Gaz américain en Europe : Alger et Moscou piégés

Gaz américain en Europe : Alger et Moscou piégés

2364471471.JPGLa première cargaison de gaz de schiste américain vers l’Union européenne, destinée au Portugal et arrivée mardi soir dans un port du sud du pays, n’est pas une bonne nouvelle pour l’Algérie. Cette livraison de GNL au Portugal confirme la réorientation globale de la politique énergétique de l’UE qui n’achète plus son gaz avec des contrats à long terme, encore moins être dépendante du gaz russe, Moscou pratiquant comme l’Algérie une politique commerciale du gaz basée sur les contrats à long terme, dont les prix sont indexés sur ceux du pétrole, que Bruxelles veut contourner. Il est clair que d’une part l’arrivée sur le marché pétrolier de la production de pétrole et gaz de schiste US a provoqué une chute des cours, et d’autre part, une dramatique migration des clients européen de l’Algérie ou de la Russie vers les Etats-Unis.

Cette migration a commencé en fait depuis au moins deux ans lorsque les Espagnols et les Italiens, les premiers approvisionnés par le GME et le Medgaz, les seconds par le gazoduc Enrico Mattei (Transmed), ont invité Sonatrach à revoir ses prix, tout en l’informant qu’ils allaient diminuer les quantités de gaz achetées.
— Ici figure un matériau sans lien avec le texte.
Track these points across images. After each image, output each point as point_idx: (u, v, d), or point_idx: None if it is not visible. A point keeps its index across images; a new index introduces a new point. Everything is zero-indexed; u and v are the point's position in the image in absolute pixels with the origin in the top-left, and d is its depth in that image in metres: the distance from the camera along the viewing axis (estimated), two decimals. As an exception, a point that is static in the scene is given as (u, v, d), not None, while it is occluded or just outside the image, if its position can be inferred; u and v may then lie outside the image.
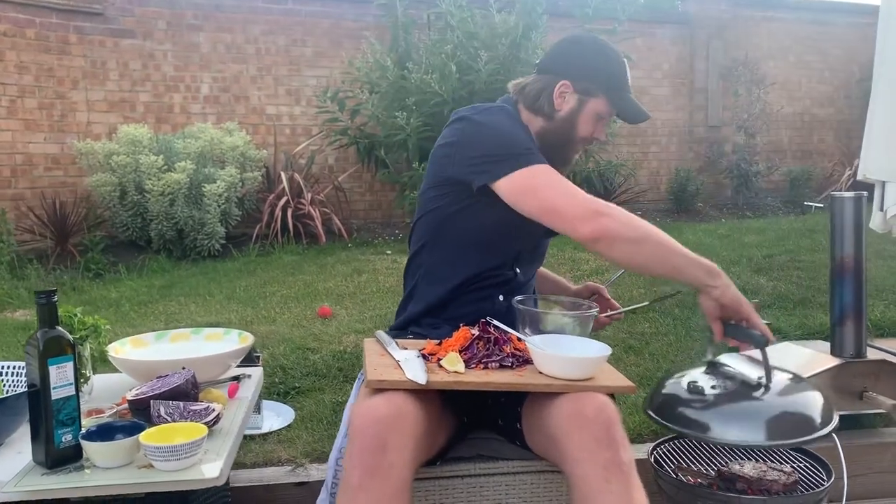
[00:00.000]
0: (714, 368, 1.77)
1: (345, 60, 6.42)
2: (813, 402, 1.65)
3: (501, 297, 1.73)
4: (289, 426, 2.43)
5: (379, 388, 1.37)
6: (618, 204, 1.64)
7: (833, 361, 2.31)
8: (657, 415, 1.69)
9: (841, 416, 2.28)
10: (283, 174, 5.99)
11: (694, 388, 1.67)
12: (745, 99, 7.94)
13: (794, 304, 3.80)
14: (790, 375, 1.75)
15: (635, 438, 2.32)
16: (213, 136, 5.61)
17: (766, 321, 2.92)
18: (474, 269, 1.72)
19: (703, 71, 8.12)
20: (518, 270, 1.76)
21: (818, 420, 1.60)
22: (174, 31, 6.29)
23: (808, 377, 2.26)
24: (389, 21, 6.44)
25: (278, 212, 5.74)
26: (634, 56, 7.28)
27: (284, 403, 2.62)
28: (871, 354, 2.38)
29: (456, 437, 1.63)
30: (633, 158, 7.74)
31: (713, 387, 1.66)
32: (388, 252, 5.51)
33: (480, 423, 1.68)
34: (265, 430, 2.37)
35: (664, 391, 1.76)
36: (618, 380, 1.53)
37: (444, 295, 1.74)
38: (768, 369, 1.67)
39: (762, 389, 1.64)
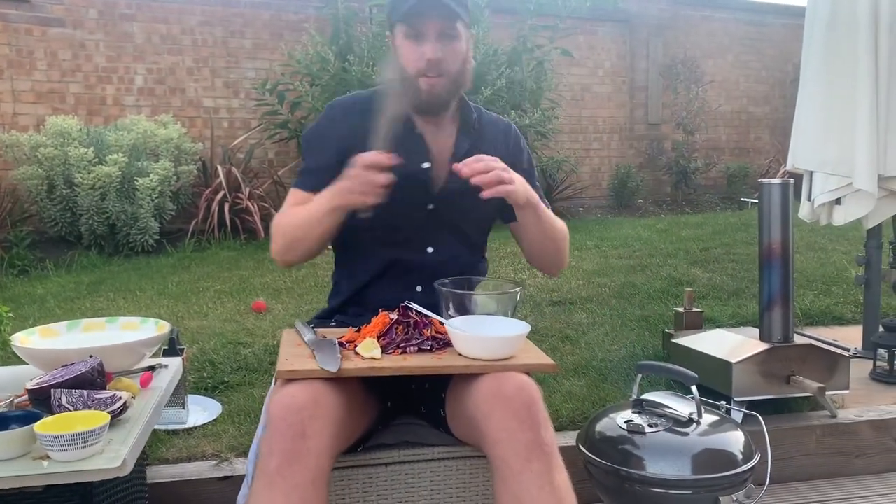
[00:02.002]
0: (641, 406, 1.88)
1: (285, 53, 6.30)
2: (736, 439, 1.79)
3: (420, 288, 1.68)
4: (215, 420, 2.35)
5: (291, 378, 1.33)
6: (560, 200, 1.69)
7: (761, 346, 2.34)
8: (593, 452, 1.82)
9: (768, 400, 2.33)
10: (220, 168, 5.85)
11: (634, 428, 1.78)
12: (685, 97, 8.08)
13: (729, 295, 3.86)
14: (715, 411, 1.91)
15: (567, 425, 2.31)
16: (147, 128, 5.44)
17: (699, 310, 2.96)
18: (383, 257, 1.69)
19: (643, 69, 8.23)
20: (431, 249, 1.69)
21: (740, 457, 1.76)
22: (106, 21, 6.08)
23: (737, 362, 2.29)
24: (330, 13, 6.35)
25: (215, 206, 5.60)
26: (577, 53, 7.35)
27: (212, 398, 2.54)
28: (799, 339, 2.42)
29: (379, 423, 1.59)
30: (576, 155, 7.80)
31: (650, 425, 1.78)
32: (330, 247, 5.41)
33: (405, 409, 1.64)
34: (190, 424, 2.29)
35: (602, 430, 1.87)
36: (538, 357, 1.49)
37: (362, 285, 1.72)
38: (699, 405, 1.79)
39: (693, 425, 1.78)
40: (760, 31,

Entre-temps, l’éventualité d’un marché européen, sinon mondial, inondé par le gaz de schiste américain est devenue réalité. Une situation qui met le groupe pétrolier algérien, et donc l’Algérie, dans une très inconfortable posture. Car, avec la baisse de moitié des recettes d’hydrocarbures en 2015 et un même scénario en 2016, il y a maintenant l’invasion du gaz de schiste américain sur les marchés traditionnels de l’Algérie. Une très mauvaise nouvelle en fait pour un secteur gazier algérien qui consomme, en plus, presque la moitié de sa production en interne. L’Algérie, qui va engranger moins de 35 milliards de dollars de recettes pétrolières (et gazières) en 2016, n’a qu’une seule porte de sortie : renégocier ses contrats avec l’UE et revoir les prix de son gaz conformément aux contrats pratiqués sur les marchés de l’énergie. Et, surtout, trouver une parade technique et en même temps politique pour résister à la charge des exportations américaines vers l’Europe, qui se reconvertit progressivement au gaz de schiste US comme alternative à l’énergie nucléaire, en plein désarroi avec les accidents de Fukushima et Tchernobyl.
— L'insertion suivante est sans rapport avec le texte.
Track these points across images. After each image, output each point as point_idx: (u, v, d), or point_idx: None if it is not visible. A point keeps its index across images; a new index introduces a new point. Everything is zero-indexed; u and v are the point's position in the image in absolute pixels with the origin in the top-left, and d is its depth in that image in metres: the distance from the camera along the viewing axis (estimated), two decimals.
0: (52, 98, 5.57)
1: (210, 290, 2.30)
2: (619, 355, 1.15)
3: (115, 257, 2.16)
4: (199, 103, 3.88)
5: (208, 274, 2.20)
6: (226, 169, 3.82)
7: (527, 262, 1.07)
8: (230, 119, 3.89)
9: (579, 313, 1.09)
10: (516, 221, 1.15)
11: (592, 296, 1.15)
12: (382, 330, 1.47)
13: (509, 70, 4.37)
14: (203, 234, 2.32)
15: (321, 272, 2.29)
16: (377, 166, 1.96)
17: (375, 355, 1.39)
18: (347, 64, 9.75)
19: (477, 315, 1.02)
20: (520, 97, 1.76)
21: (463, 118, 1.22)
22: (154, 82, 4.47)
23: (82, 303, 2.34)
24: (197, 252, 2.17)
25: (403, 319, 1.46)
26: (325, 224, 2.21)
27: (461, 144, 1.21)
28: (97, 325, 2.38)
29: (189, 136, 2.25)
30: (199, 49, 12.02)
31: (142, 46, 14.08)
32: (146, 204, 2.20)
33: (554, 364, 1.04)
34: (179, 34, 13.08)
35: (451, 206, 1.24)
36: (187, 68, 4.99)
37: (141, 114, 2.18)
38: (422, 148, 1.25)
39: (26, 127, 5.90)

Il ne faut plus se voiler la face, l’Europe est en train de devenir un potentiel débouché pour le GNL américain, et l’Algérie est obligée aujourd’hui de bien réfléchir sur la proposition, encore fraîche, de l’UE faite en mai 2015 : une augmentation des exportations algériennes de gaz naturel vers l’Union européenne et, en échange, l’Algérie doit abandonner la formule des contrats de vente à long terme (jusqu’à 12 ans, clause take or pay) au profit de contrats à court terme ou de vente au coup par coup, renoncer à indexer le prix du gaz sur celui du pétrole et privilégier les prix de marché établis quotidiennement par les terminaux du nord de l’Europe, et revoir la clause des 49/51% dans les contrats de partenariat dans le secteur de l’énergie. Cette proposition est toujours sur la table à Bruxelles et sur celle du ministre Salah Khebri. Mais, pour Alger, elle offre cette désagréable sensation politique d’une reddition. Est-ce la raison du départ de Yousfi, qui avait donné son accord de principe au commissaire européen à l’Energie, l’Espagnol Miguel Arias Canete ? D’autant qu’abandonner la clause des contrats à long terme vaudra à l’Algérie le courroux de Moscou, qui pratique cette politique commerciale avec les pays de l’UE. L’aggiornamento, signé en mai 2015 à Alger avec l’UE, a pris aujourd’hui des contours kafkaïens. A moins que Sellal ne revienne de Moscou avec un début de solution, l’arrivée du GNL US en Europe est une vraie source d’inquiétude pour l’Algérie.